[Stored data entries]
[Start of section]
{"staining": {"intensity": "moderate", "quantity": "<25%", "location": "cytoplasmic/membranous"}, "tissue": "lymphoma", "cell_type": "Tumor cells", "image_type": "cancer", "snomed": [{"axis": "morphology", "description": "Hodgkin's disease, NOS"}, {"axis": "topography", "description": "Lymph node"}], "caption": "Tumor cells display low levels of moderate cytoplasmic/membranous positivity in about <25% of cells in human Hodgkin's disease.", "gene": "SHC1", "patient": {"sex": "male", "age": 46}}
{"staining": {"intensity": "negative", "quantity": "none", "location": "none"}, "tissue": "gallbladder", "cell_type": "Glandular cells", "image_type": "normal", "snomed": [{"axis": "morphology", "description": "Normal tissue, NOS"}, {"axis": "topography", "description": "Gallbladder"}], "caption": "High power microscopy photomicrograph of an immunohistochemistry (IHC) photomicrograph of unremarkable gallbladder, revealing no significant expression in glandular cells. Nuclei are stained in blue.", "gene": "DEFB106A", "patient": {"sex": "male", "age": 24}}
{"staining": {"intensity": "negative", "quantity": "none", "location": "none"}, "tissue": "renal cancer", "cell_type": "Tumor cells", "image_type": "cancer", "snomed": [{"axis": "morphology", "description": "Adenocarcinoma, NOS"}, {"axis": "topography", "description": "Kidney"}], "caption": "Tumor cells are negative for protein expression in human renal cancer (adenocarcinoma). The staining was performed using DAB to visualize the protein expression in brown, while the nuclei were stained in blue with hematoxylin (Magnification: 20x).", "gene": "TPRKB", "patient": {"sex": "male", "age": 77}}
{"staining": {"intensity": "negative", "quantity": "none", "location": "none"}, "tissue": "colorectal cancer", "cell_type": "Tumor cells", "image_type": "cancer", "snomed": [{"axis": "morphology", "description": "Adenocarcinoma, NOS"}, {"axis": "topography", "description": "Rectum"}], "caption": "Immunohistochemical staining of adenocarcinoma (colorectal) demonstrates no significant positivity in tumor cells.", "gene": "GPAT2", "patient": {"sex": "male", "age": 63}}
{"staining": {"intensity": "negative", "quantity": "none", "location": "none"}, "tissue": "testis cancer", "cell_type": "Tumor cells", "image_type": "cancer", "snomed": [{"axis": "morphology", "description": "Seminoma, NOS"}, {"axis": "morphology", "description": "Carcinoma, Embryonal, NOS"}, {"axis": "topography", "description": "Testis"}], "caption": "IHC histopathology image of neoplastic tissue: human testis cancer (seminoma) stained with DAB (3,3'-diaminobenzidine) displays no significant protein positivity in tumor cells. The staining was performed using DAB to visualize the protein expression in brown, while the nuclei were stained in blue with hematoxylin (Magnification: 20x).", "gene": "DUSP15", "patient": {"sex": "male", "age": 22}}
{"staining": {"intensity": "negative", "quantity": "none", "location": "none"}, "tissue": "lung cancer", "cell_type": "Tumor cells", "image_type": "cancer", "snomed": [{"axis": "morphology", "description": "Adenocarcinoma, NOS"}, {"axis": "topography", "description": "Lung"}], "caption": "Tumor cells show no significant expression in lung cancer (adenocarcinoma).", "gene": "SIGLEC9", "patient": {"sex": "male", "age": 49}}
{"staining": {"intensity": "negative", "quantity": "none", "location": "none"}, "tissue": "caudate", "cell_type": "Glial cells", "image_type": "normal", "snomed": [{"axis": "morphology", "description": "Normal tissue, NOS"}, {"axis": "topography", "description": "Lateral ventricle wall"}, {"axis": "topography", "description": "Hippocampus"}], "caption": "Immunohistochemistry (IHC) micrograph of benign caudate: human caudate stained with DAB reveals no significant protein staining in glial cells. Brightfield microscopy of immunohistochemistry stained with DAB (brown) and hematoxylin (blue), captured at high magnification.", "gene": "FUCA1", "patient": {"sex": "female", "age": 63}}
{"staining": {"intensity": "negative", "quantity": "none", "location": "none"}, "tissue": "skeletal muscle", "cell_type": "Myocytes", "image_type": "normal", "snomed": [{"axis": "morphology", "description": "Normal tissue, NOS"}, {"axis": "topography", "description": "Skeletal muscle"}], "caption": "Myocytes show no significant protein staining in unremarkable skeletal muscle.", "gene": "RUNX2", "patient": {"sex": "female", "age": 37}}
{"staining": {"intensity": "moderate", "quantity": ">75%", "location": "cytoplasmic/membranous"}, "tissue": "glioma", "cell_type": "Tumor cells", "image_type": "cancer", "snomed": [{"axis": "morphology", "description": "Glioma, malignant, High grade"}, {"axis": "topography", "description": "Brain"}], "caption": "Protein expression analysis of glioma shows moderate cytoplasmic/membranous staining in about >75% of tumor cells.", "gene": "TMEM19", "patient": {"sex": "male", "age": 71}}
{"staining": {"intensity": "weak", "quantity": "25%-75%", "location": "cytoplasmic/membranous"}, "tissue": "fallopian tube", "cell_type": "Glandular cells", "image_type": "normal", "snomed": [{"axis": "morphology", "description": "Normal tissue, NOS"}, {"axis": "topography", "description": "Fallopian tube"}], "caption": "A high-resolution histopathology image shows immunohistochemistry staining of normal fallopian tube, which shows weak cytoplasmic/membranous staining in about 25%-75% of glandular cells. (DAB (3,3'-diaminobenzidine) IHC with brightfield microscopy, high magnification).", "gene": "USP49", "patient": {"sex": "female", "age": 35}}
[End of section]
**Your task**
Find "unremarkable" in the preceding records. Copy each line that holds it.

**Result below**
{"staining": {"intensity": "negative", "quantity": "none", "location": "none"}, "tissue": "gallbladder", "cell_type": "Glandular cells", "image_type": "normal", "snomed": [{"axis": "morphology", "description": "Normal tissue, NOS"}, {"axis": "topography", "description": "Gallbladder"}], "caption": "High power microscopy photomicrograph of an immunohistochemistry (IHC) photomicrograph of unremarkable gallbladder, revealing no significant expression in glandular cells. Nuclei are stained in blue.", "gene": "DEFB106A", "patient": {"sex": "male", "age": 24}}
{"staining": {"intensity": "negative", "quantity": "none", "location": "none"}, "tissue": "skeletal muscle", "cell_type": "Myocytes", "image_type": "normal", "snomed": [{"axis": "morphology", "description": "Normal tissue, NOS"}, {"axis": "topography", "description": "Skeletal muscle"}], "caption": "Myocytes show no significant protein staining in unremarkable skeletal muscle.", "gene": "RUNX2", "patient": {"sex": "female", "age": 37}}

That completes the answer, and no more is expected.